Il me tend mon carnet, et je l'attrape avant de desserrer ma prise. Une fois mon précieux à l'abri, je le relâche. Paul file dans la salle de bain en vitesse, probablement pour soigner sa blessure. De mon côté, je me rince la bouche plusieurs fois et range soigneusement mon carnet dans mon sac.

— Je ne peux m'empêcher d'imaginer… Si Paul était tombé amoureux de Haven, lance Embry avec un sous entendu que je ne comprends pas.

— Jamais ! je proteste en le fixant. Jamais je ne tomberais amoureuse de lui.

On se regarde intensément pendant ce qui semble une éternité. Finalement, il tourne la tête vers Sam.

— Ça fait quatre cookies que je mange, et je n'arrive pas à me débarrasser du goût du sang, dis-je, un air dégoûté sur le visage.

— Pourquoi elle avait du sang dans la bouche?demandeun nouveau venu qui passe le pas de la porte.

— Elle a mordu Paul, répond Jared. Elle lui a pratiquement arraché le trapèze.

Paul désigne son énorme pansement et le nouveau ricane, félicitant Paul de ne pas avoir cassé la baraque. Enfin, les discussions plus légères reprennent leur cours et Paul reste silencieux. Je préfère ne pas faire attention à lui, bien qu'il soit assis en face de moi. Je sais qu'il le fait exprès pour me provoquer.

Toutefois, l'après-midi passe rapidement, mais je dois rentrer.
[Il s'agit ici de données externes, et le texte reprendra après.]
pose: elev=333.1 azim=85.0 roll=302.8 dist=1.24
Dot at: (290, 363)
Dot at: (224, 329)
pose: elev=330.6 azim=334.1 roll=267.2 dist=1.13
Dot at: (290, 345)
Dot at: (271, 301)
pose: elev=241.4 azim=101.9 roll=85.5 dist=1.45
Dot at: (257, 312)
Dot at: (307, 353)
Leah propose de me raccompagner. Alors que je rassemble mes affaires, Paul me demande d'un ton étrangement curieux :

— Dis-moi, microbe, si ce n'est pas ton journal intime, c'est quoi, ce carnet ?
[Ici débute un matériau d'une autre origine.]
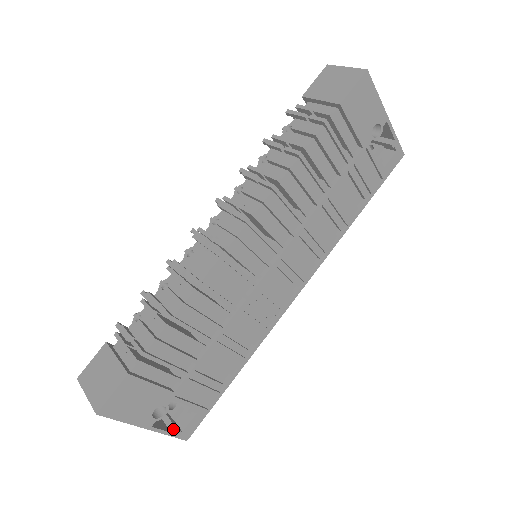
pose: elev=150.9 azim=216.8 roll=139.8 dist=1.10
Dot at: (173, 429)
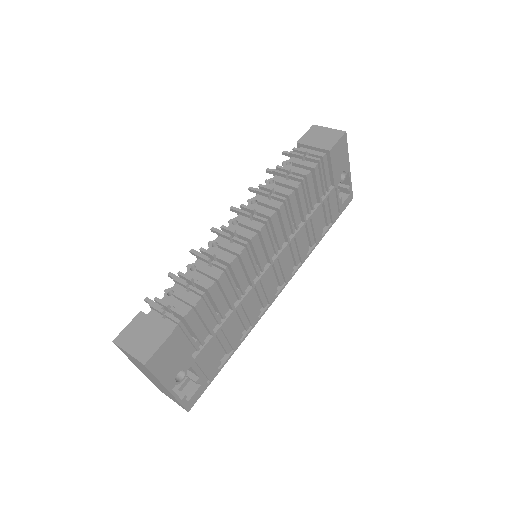
Dot at: (183, 397)
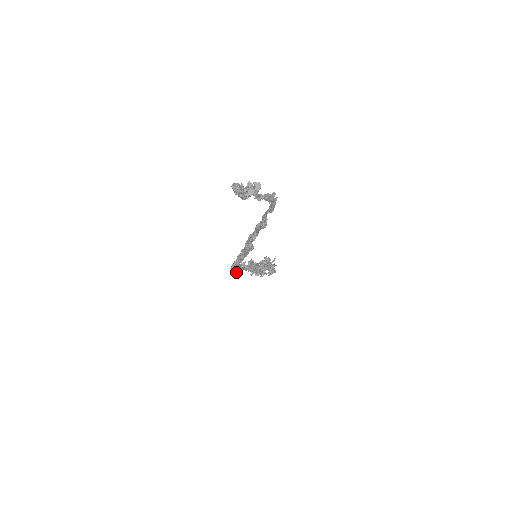
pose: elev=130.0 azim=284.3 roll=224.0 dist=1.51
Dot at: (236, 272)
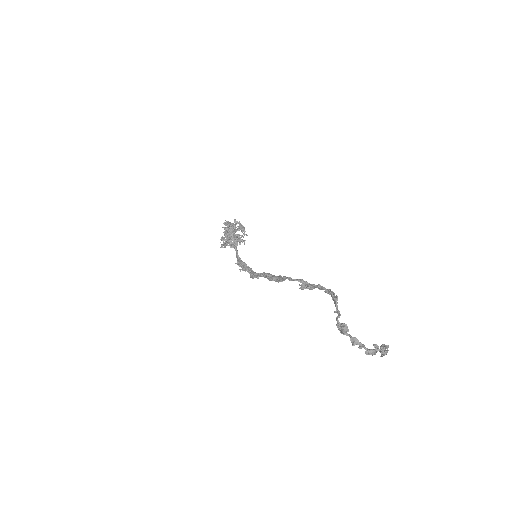
Dot at: occluded
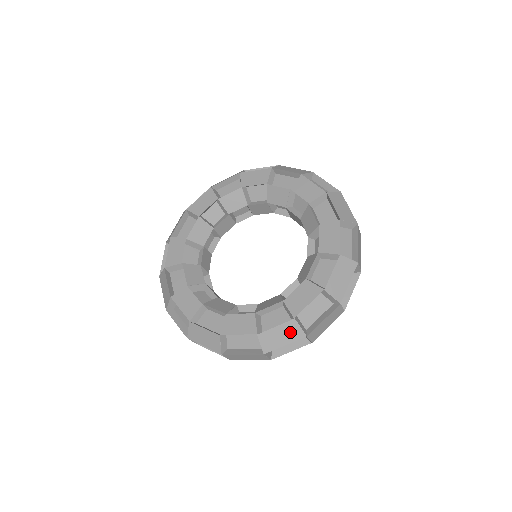
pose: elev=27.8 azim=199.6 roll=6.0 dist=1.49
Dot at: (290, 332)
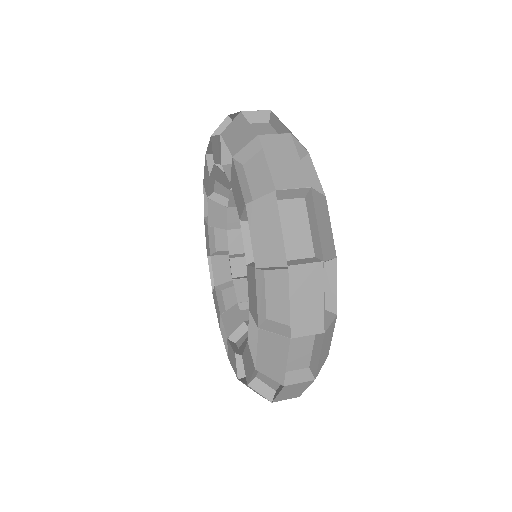
Dot at: occluded
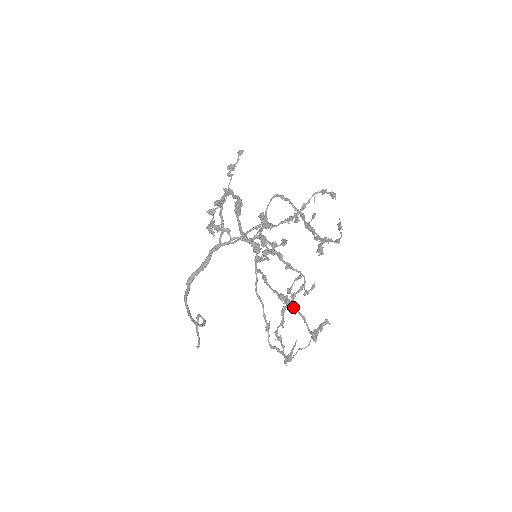
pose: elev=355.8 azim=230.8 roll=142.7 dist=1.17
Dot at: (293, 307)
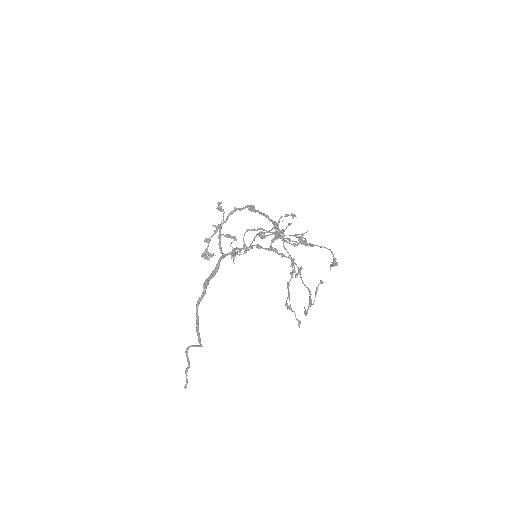
Dot at: (318, 246)
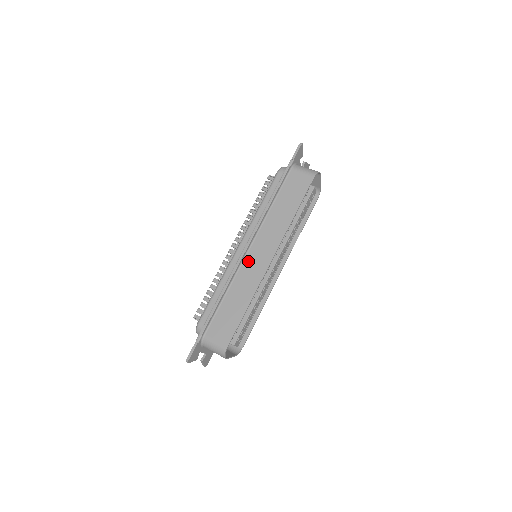
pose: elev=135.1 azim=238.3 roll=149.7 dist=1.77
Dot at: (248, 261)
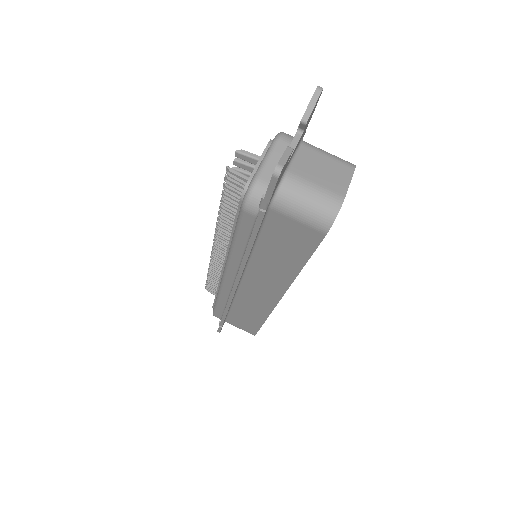
Dot at: (245, 292)
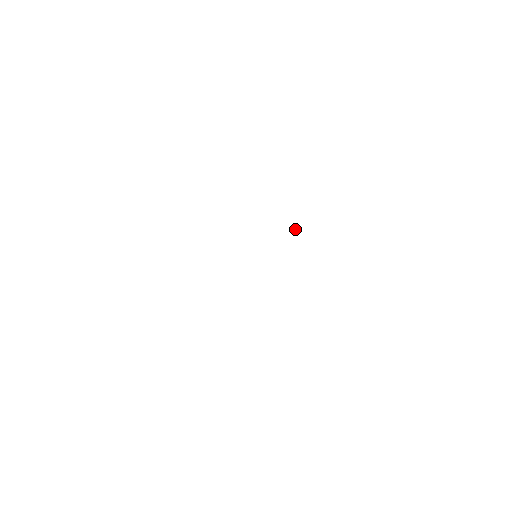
Je suis complètement déroutée par cette question émanant de Paul. Pourquoi ça l'intéresse, d'abord ?

— Tu m'as mordu jusqu'au sang pour ce carnet, j'ai le droit de savoir, non ?

Il a raison. Il a le droit de savoir.. un peu. Alors, je lui explique que ce carnet contient mon futur. Personne ne semble comprendre ce que je veux dire, alors je me sens obligée d'en dire plus : il y a dans ce bloc-notes une grande partie de mon projet professionnel.
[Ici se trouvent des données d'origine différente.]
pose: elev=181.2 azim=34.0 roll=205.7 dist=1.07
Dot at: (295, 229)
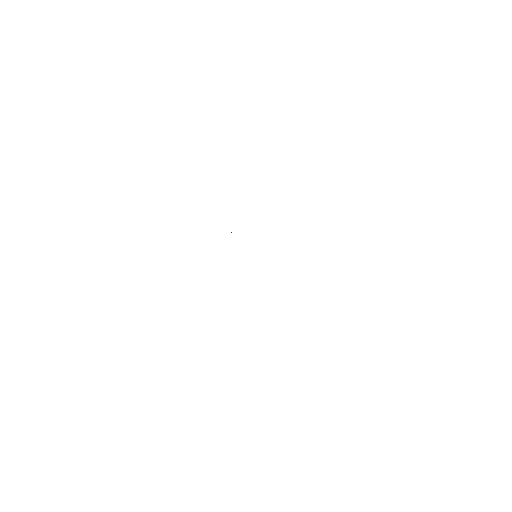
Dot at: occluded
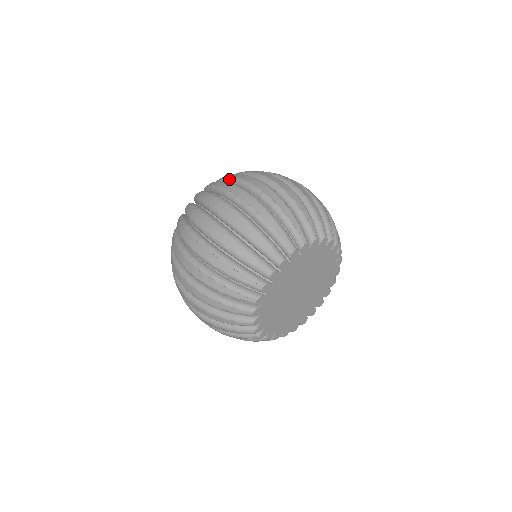
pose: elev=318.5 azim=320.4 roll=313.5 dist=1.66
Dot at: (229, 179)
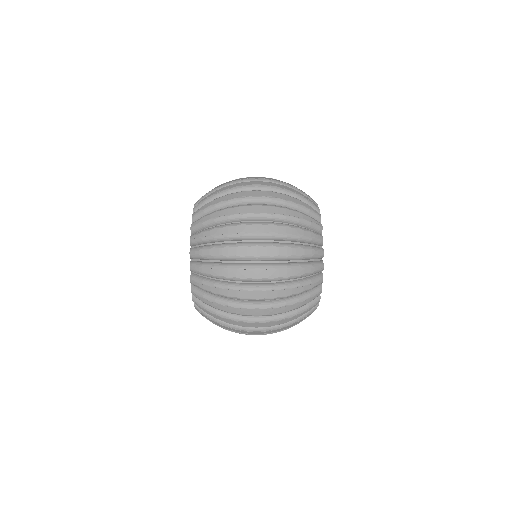
Dot at: occluded
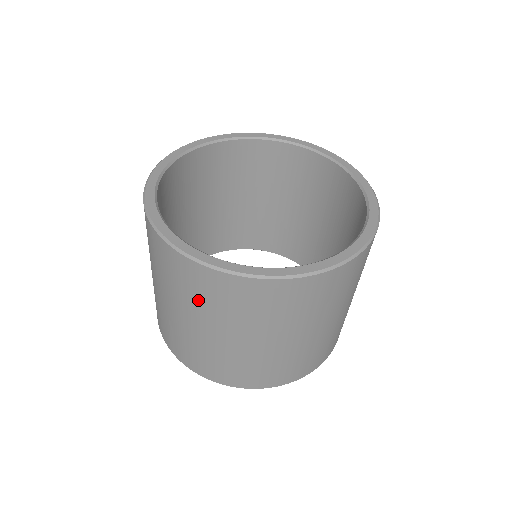
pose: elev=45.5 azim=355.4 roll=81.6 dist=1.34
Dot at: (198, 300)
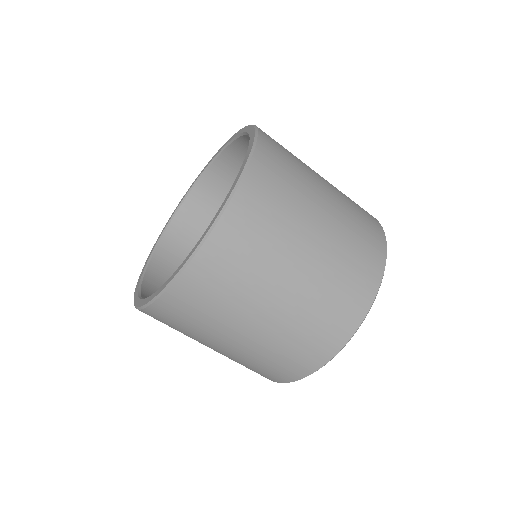
Dot at: (186, 330)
— Qu'est-ce que tu aurais fait pour ton journal intime, alors ? marmonne-t-il.

— Rien, rétorqué-je. Premièrement, je n'en ai plus depuis le collège et deuxièmement, dans mes journaux, il y avait des pages et des pages qui t'étaient dédiées : «Je déteste Paul » ; « Paul a encore mis des araignées dans mon casier » ; « aujourd'hui Paul m'a poussée au self, je suis tombée et je lui ai jeté mon assiette à la figure » ; « je me suis fait coller à cause de ce crétin de Paul », je continue ou ça te suffit ?

Je termine par saluer tout le monde et m'en vais, accompagnée de Leah. Dans la voiture, prêtée par Emily, je demande à mon amie pourquoi elle traîne avec eux. Elle me répond simplement que sa vie est compliquée et qu'elle protège son petit frère. J'acquiesce. Tout est toujours compliqué… Enfin, elle me demande comment je vais, réellement.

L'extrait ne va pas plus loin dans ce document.